§ REQUIRED ACTION
Copy out each line of the data holding "approximately".

§ SUPPLIED RECORDS
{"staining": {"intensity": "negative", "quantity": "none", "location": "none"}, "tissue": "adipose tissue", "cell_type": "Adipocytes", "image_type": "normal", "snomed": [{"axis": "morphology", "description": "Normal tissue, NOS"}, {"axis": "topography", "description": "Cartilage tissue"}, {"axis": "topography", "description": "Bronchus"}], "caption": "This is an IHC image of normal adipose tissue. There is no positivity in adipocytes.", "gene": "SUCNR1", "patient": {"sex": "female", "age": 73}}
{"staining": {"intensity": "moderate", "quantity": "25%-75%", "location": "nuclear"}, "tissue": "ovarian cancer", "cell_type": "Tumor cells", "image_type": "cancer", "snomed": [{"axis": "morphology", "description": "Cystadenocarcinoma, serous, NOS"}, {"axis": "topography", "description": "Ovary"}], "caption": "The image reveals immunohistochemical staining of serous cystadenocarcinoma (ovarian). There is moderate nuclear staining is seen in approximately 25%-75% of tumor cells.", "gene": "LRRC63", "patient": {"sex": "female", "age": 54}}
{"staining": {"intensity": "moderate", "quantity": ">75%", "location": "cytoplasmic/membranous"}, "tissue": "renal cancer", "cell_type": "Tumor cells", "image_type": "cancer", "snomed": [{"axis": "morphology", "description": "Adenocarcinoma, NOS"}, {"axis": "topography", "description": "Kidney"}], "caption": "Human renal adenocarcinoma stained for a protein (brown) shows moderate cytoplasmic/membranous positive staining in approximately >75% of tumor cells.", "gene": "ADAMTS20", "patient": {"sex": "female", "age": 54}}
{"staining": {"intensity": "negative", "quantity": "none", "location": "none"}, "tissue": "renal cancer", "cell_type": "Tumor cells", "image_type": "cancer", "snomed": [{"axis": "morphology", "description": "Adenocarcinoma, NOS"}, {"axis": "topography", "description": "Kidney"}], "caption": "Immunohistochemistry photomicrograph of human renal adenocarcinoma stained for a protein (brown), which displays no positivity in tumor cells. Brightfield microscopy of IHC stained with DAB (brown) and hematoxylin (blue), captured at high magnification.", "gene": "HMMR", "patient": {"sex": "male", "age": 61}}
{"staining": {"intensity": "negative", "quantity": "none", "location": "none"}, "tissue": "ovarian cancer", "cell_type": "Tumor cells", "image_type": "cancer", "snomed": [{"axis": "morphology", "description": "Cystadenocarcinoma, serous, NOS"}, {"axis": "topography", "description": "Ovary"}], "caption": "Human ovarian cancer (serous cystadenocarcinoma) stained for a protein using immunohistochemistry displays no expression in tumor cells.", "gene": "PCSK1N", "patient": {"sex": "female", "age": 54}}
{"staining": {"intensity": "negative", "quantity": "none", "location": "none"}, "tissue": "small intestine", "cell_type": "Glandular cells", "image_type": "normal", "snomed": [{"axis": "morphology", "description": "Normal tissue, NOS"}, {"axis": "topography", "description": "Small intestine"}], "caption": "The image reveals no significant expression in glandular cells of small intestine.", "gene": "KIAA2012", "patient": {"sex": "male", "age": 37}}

§ RESULT OF THE EXERCISE
{"staining": {"intensity": "moderate", "quantity": "25%-75%", "location": "nuclear"}, "tissue": "ovarian cancer", "cell_type": "Tumor cells", "image_type": "cancer", "snomed": [{"axis": "morphology", "description": "Cystadenocarcinoma, serous, NOS"}, {"axis": "topography", "description": "Ovary"}], "caption": "The image reveals immunohistochemical staining of serous cystadenocarcinoma (ovarian). There is moderate nuclear staining is seen in approximately 25%-75% of tumor cells.", "gene": "LRRC63", "patient": {"sex": "female", "age": 54}}
{"staining": {"intensity": "moderate", "quantity": ">75%", "location": "cytoplasmic/membranous"}, "tissue": "renal cancer", "cell_type": "Tumor cells", "image_type": "cancer", "snomed": [{"axis": "morphology", "description": "Adenocarcinoma, NOS"}, {"axis": "topography", "description": "Kidney"}], "caption": "Human renal adenocarcinoma stained for a protein (brown) shows moderate cytoplasmic/membranous positive staining in approximately >75% of tumor cells.", "gene": "ADAMTS20", "patient": {"sex": "female", "age": 54}}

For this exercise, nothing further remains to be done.